Wei Dai comments on Aligning to Virtues

Wei Dai 16 Feb 2026 13:49 UTC
10 points
4

Defer to the processes that produced the virtues we already have.

The way that cultural evolution happened in the past involved a lot of wars/conquests and people copying powerful cultures in part out of fear. What would “deferring to this process” look like going forward, or would you get rid of this part? What do you think about Robin Hanson’s concerns around “cultural drift”?

Specifically reason about the consequences of different virtues.

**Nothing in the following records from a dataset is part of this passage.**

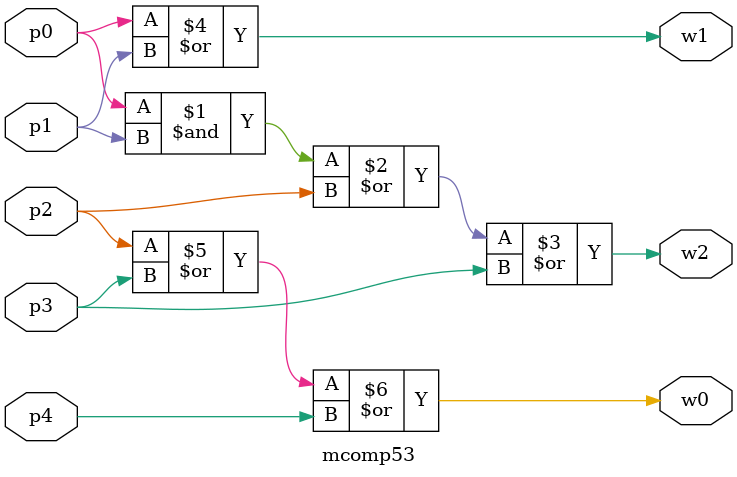
<source format=v>
module mcomp53(p0,p1,p2,p3,p4,w2,w1,w0);
input p0,p1,p2,p3,p4;
output wire w2,w1,w0;

assign w2 = (p0&p1)|p2|p3;
assign w1 = p0|p1;
assign w0 = (p2|p3)|p4;
endmodule

</source>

Do AIs also need to do this? If so, do we not still need to align them with consequentialist values?
- Richard_Ngo 16 Feb 2026 17:35 UTC
  6 points
  −10
  Parent
  The way that cultural evolution happened in the past involved a lot of wars/conquests and people copying powerful cultures in part out of fear. What would “deferring to this process” look like going forward, or would you get rid of this part?
  I model our current culture as trying extremely hard to create a centralized global culture. Deferring to cultural evolution might just mean trying less hard to do so, thereby letting more variation arise. I think wars of conquest are bad but not arbitrarily bad, to some extent they’re a mechanism for reallocating resources from dysfunctional to functional cultures (though of course there’s some goodharting on what counts as functional).
  I think Robin is talking about some interesting stuff re culture but the whole concept of “cultural drift” seems misguided. If a dictator were in charge of a country and kept imposing bad ideas, you wouldn’t call it “policy drift”. Analogously, Robin should be acknowledging that many of most self-destructive aspects of modern culture are downstream of the specific worldview which has taken over elite culture near-worldwide, and figuring out how to get rid of that worldview.
  Do AIs also need to do this? If so, do we not still need to align them with consequentialist values?
  Depends on your definitions. For example, if you feel a deep sense of love for someone, you will naturally want to try to achieve good outcomes for them. So in some sense you could say that aligning to love also involves aligning to consequentialism as a sub-component, but in another sense you could say that aligning to love lets you rederive aspects of consequentialism (just as e.g. aligning to consequentialism might allow an AI to rederive aspects of deontology). Similar for other virtues.